引用段落 —
+ + + +
绘制不同贷款状态(loan_status)下信用证贷款等级（grade）的叠加柱状图。利用bar函数绘制，其中坐标轴X轴代表grade_labels数值，Y轴代表grade_cat_1、grade_cat_2数值，facecolor参数为柱面颜色，edgecolor参数为边框颜色。同时利用text函数显示图中每个柱子所代表的具体Y轴数值，ylim函数显示Y坐标轴范围，legend函数显示图例，其中第一个参数为图例内容，loc参数为图例所处位置。

plt.figure(figsize=(10,8), dpi= 80)
plt.bar(grade_labels, grade_cat_1, facecolor='#9999ff', edgecolor='white')
plt.bar(grade_labels, grade_cat_2, facecolor='#ff9999', edgecolor='white')
#在柱状图上显示比例文本数值，更加清晰
for x,y in zip(range(len(grade_labels)),grade_cat_1):
    plt.text(x, y+0.05, '%.2f' % y, ha='center', va= 'bottom')
for x,y in zip(range(len(grade_labels)),grade_cat_2):
    plt.text(x, y-0.05, '%.2f' % y, ha='center', va= 'bottom')

plt.ylim(-0.5,+0.5)
plt.legend(['Normal', 'Unomoral'], loc='lower right', scatterpoints=1)
plt.title("Loan Status at different grades",fontsize = 16)
plt.xlabel("Grades")
plt.ylabel("Loan Status")
plt.show()

可以从上图中看出，随着信用证贷款等级（grade）的递减，贷款状态（loan_status）的非正常状态所占比例逐渐增大，即允许发放贷款的比例越来越低。
+ + + +
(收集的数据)
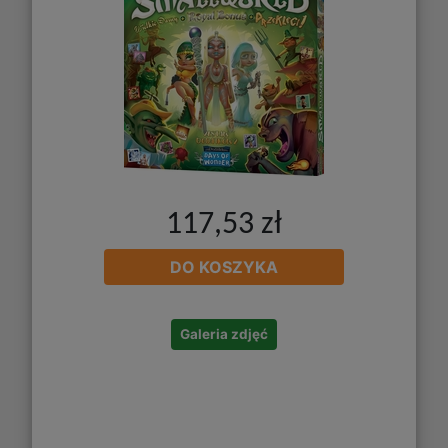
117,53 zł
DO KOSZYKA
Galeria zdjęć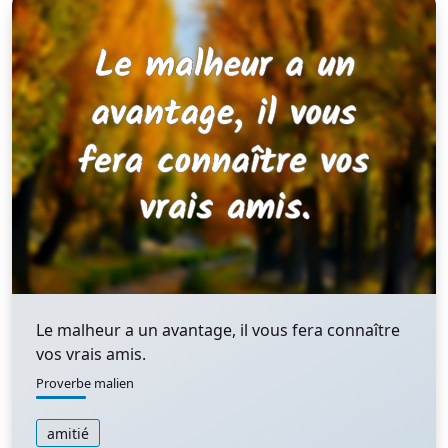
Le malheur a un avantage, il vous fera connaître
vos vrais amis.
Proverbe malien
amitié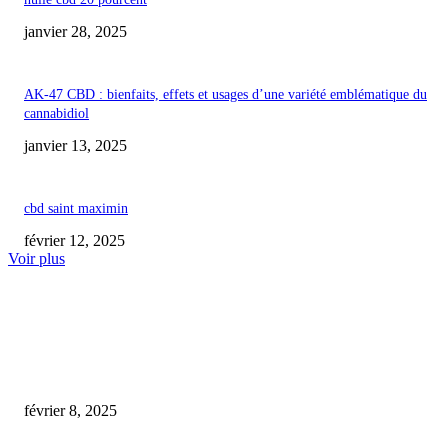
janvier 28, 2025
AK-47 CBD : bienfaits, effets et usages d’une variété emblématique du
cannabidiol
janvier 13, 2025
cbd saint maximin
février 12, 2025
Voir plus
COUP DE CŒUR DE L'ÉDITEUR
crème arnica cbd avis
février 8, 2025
+ + + +
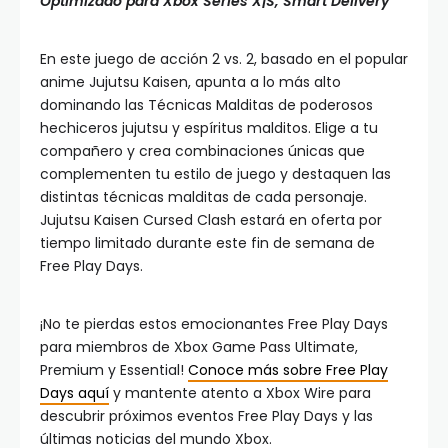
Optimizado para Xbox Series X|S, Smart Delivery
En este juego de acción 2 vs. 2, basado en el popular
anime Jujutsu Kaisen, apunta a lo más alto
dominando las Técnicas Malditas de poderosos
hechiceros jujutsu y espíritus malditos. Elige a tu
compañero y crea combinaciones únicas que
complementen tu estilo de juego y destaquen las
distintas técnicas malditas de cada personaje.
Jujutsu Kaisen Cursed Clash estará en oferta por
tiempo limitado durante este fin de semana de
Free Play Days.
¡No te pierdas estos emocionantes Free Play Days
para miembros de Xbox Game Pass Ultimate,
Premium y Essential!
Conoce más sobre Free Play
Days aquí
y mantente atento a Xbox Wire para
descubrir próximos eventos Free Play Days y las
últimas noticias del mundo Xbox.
+ + + +
任务说明 — 将引文中以“绘制不同贷款状态”开头的整段改写成简短的要点列表，保留其中的主要信息。

输出如下 —
- 目标：绘制不同贷款状态（loan_status）下信用证贷款等级（grade）的叠加柱状图。
- bar函数：用于绘图，X轴为grade_labels数值，Y轴为grade_cat_1、grade_cat_2数值；facecolor设柱面颜色，edgecolor设边框颜色。
- text函数：显示每个柱子对应的具体Y轴数值。
- ylim函数：显示Y坐标轴范围。
- legend函数：显示图例，第一个参数为图例内容，loc参数为图例位置。